Refactor worker creation and tile_thr_data allocations

Separated worker creation from tile_thr_data allocation.
This is done so as to facilitate the abstraction of workers
and tile_thr_data to the primary context.

Change-Id: I1ff3203445854bdfbebeb8082d5b9ffdd2a52b7d
diff --git a/av1/av1_cx_iface.c b/av1/av1_cx_iface.c
index 11c47bc..9028d18 100644
--- a/av1/av1_cx_iface.c
+++ b/av1/av1_cx_iface.c
@@ -2643,7 +2643,8 @@
 
     if (cpi->oxcf.pass == 1) {
 #if !CONFIG_REALTIME_ONLY
-      num_workers = av1_fp_compute_num_enc_workers(cpi);
+      num_workers = cpi->mt_info.num_mod_workers[MOD_FP] =
+          av1_fp_compute_num_enc_workers(cpi);
 #endif
     } else {
       av1_compute_num_workers_for_mt(cpi);
@@ -2651,15 +2652,13 @@
     }
     if ((num_workers > 1) && (cpi->mt_info.num_workers == 0)) {
       av1_create_workers(cpi, num_workers);
+      av1_init_tile_thread_data(cpi, cpi->oxcf.pass == 1);
 #if CONFIG_MULTITHREAD
       av1_init_mt_sync(cpi, cpi->oxcf.pass == 1);
       if (cpi_lap != NULL) {
         av1_init_mt_sync(cpi_lap, 1);
       }
 #endif  // CONFIG_MULTITHREAD
-      if (cpi->oxcf.pass != 1) {
-        av1_create_second_pass_workers(cpi, num_workers);
-      }
     }
 
     // Call for LAP stage
diff --git a/av1/encoder/encoder.h b/av1/encoder/encoder.h
index fe9d76e..3cdc2a5 100644
--- a/av1/encoder/encoder.h
+++ b/av1/encoder/encoder.h
@@ -1425,18 +1425,6 @@
   int num_mod_workers[NUM_MT_MODULES];
 
   /*!
-   * Flag to indicate whether thread specific buffers need to be allocated for
-   * tile/row based multi-threading of first pass stage.
-   */
-  int fp_mt_buf_init_done;
-
-  /*!
-   * Flag to indicate whether thread specific buffers need to be allocated for
-   * tile/row based multi-threading of encode stage.
-   */
-  int enc_mt_buf_init_done;
-
-  /*!
    * Synchronization object used to launch job in the worker thread.

**Data records**.
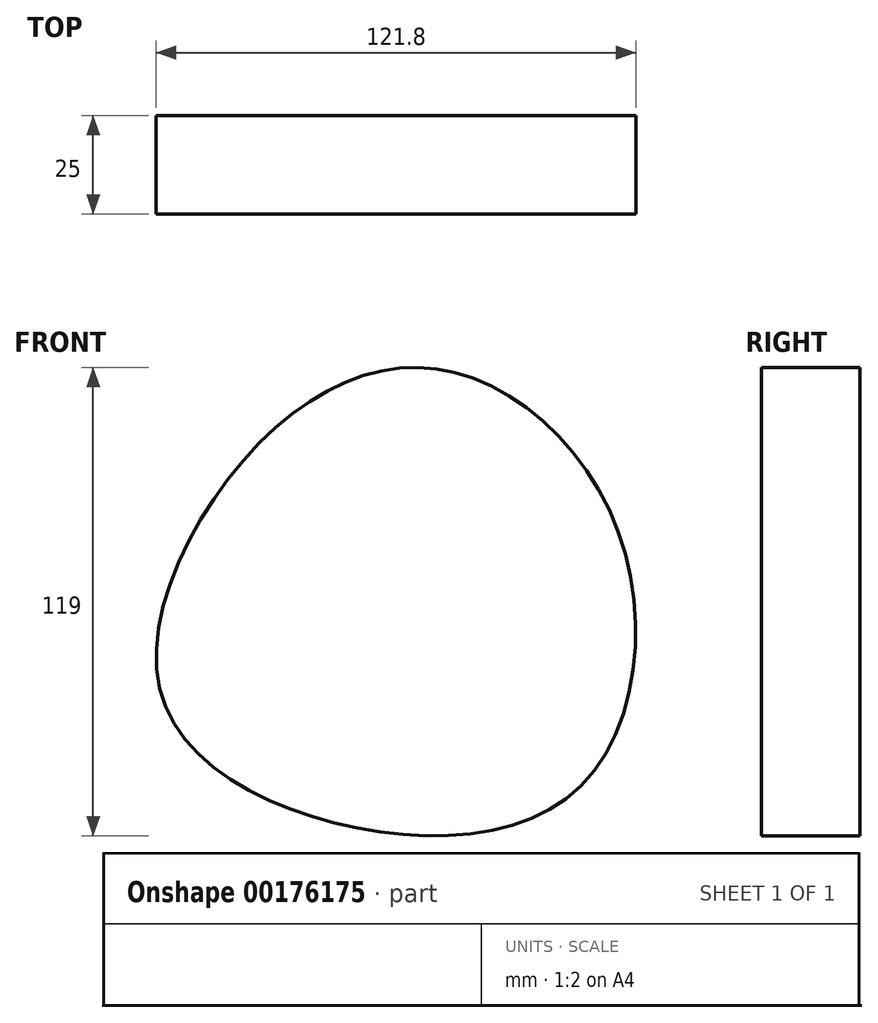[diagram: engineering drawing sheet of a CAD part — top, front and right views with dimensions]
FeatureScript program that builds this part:
annotation { "Feature Type Name" : "Feature", "Feature Type Description" : "" }
export const myFeature = defineFeature(function(context is Context, id is Id, definition is map)
    precondition{}
    {
        {
            var Q0;
            Q0=qCreatedBy(makeId("Front.planeOp"),FACE);
            var sketch = newSketch(context, id + "F0", { "sketchPlane" : qUnion([Q0])});
            skCircle(sketch, "E0.cCircle", {"center": v(0, 2.39) * mm, "radius": 31.7 * mm, "construction": true});
            skLineSegment(sketch, "E0.0", {"start": v(14.27, 64.17) * mm, "end": v(46.37, -40.87) * mm});
            skLineSegment(sketch, "E0.1", {"start": v(46.37, -40.87) * mm, "end": v(-60.64, -16.14) * mm});
            skLineSegment(sketch, "E0.2", {"start": v(-60.64, -16.14) * mm, "end": v(14.27, 64.17) * mm});
            skPoint(sketch, "E0.0.midPoint", {"position": v(30.32, 11.65) * mm});
            skFitSpline(sketch, "E1", {"points": [v(14.27, 64.17) * mm, v(-33.69, 47.87) * mm, v(-60.64, -16.14) * mm, v(-14.6, -50.68) * mm, v(46.37, -40.87) * mm, v(56.43, 22.04) * mm, v(14.27, 64.17) * mm]});
            skSolve(sketch);
        }
        {
            var Q0;
            Q0 = qSketchRegion(id + "F0", true);
            extrude(context, id + "F1", {"entities" : qUnion([Q0]), "depth" : 25 * mm});
        }
    });
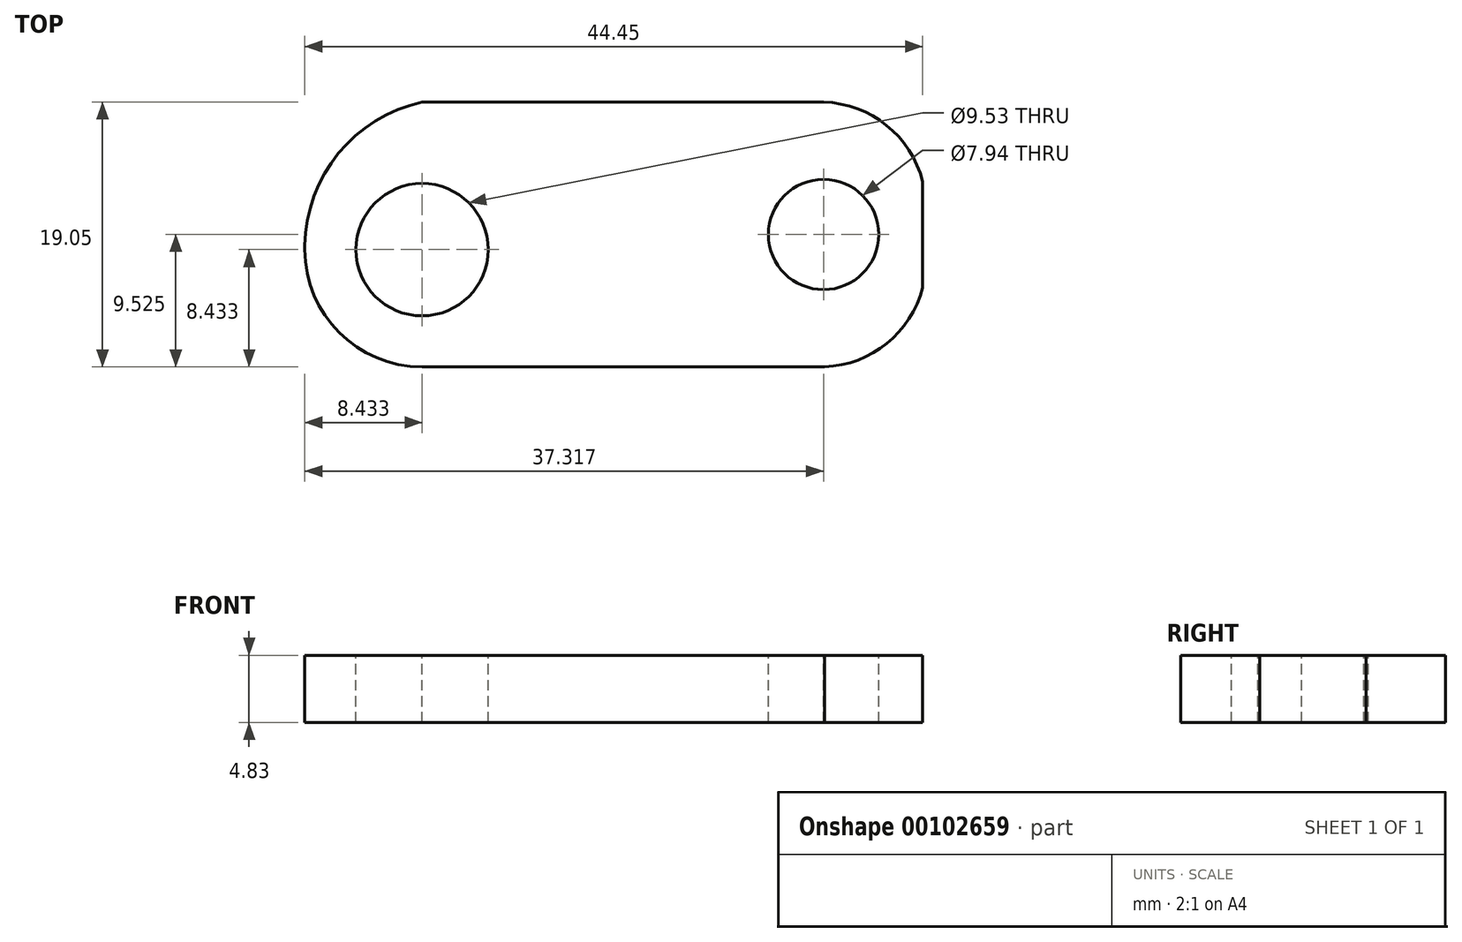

**What this exercise asks**.
1 - In the commit, what is the stated purpose of separating worker creation from tile_thr_data allocation?
2 - Please transcribe part of the commit: begin at the words "Separated worker creation" and stop after "the primary context.".

**Answers to the problems**.
1 - It facilitates the abstraction of workers and tile_thr_data to the primary context.

2 -
Separated worker creation from tile_thr_data allocation.
This is done so as to facilitate the abstraction of workers
and tile_thr_data to the primary context.